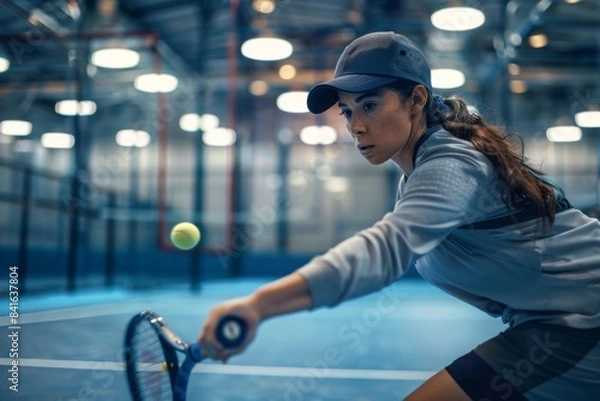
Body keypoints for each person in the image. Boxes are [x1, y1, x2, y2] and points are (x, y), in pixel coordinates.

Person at [198, 31, 600, 400]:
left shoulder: (452, 163)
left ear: (417, 99)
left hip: (582, 320)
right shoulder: (415, 173)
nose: (356, 126)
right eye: (347, 112)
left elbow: (386, 249)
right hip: (548, 323)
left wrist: (260, 304)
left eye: (369, 105)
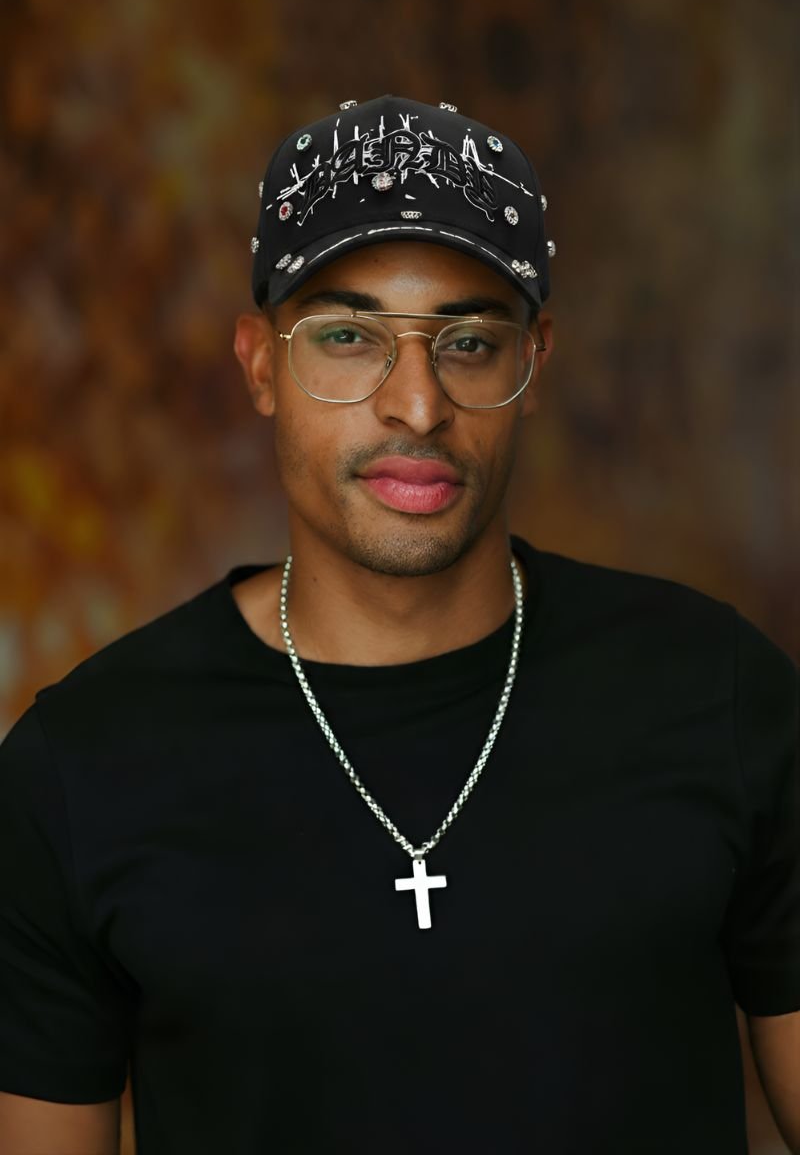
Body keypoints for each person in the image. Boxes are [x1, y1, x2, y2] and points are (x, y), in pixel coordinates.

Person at [0, 95, 797, 1155]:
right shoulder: (82, 767)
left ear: (533, 365)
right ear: (258, 365)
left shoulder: (717, 693)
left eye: (466, 341)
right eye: (347, 336)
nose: (415, 405)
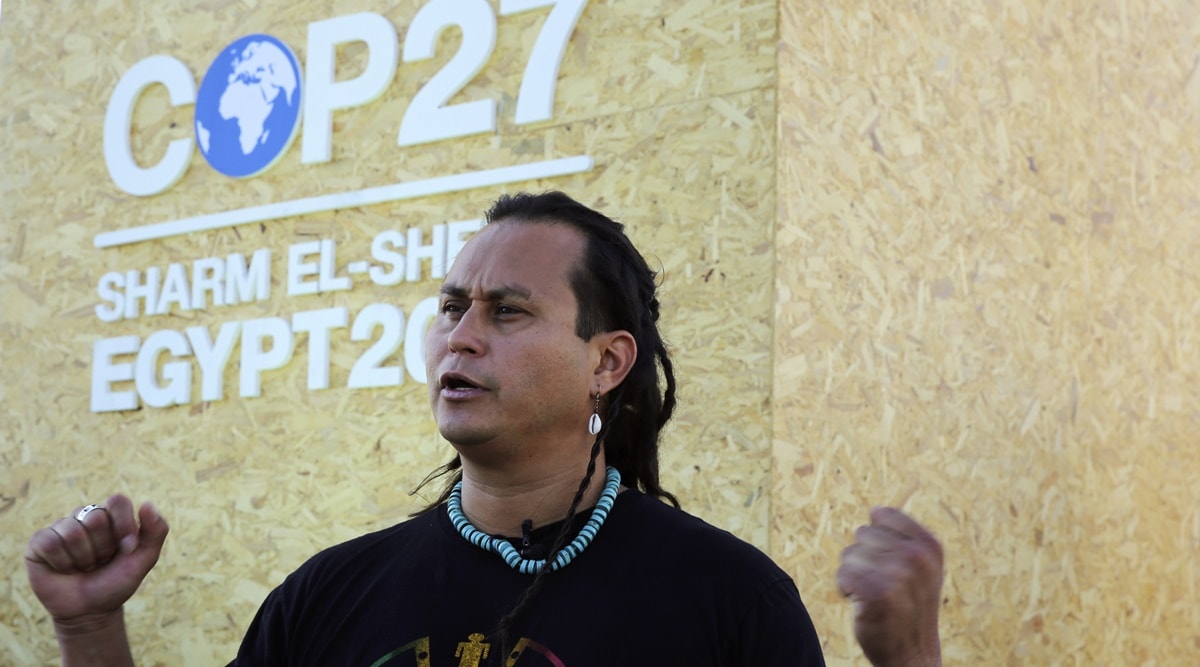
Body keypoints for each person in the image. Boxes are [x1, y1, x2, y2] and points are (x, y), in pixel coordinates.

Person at [25, 192, 944, 666]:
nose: (459, 336)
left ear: (607, 362)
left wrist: (910, 659)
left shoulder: (726, 599)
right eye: (451, 307)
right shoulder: (327, 597)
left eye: (508, 312)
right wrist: (94, 626)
--------
YOUR INSTRUCTIONS - The answer should be exactly the lines from the one that contains "left ear: (607, 362)" through the end of the entries, both ends included, and nothing besides.

RESULT FOR THIS EXERCISE -
left ear: (607, 362)
left wrist: (910, 659)
left shoulder: (726, 599)
right eye: (451, 307)
right shoulder: (327, 597)
left eye: (508, 312)
right wrist: (94, 626)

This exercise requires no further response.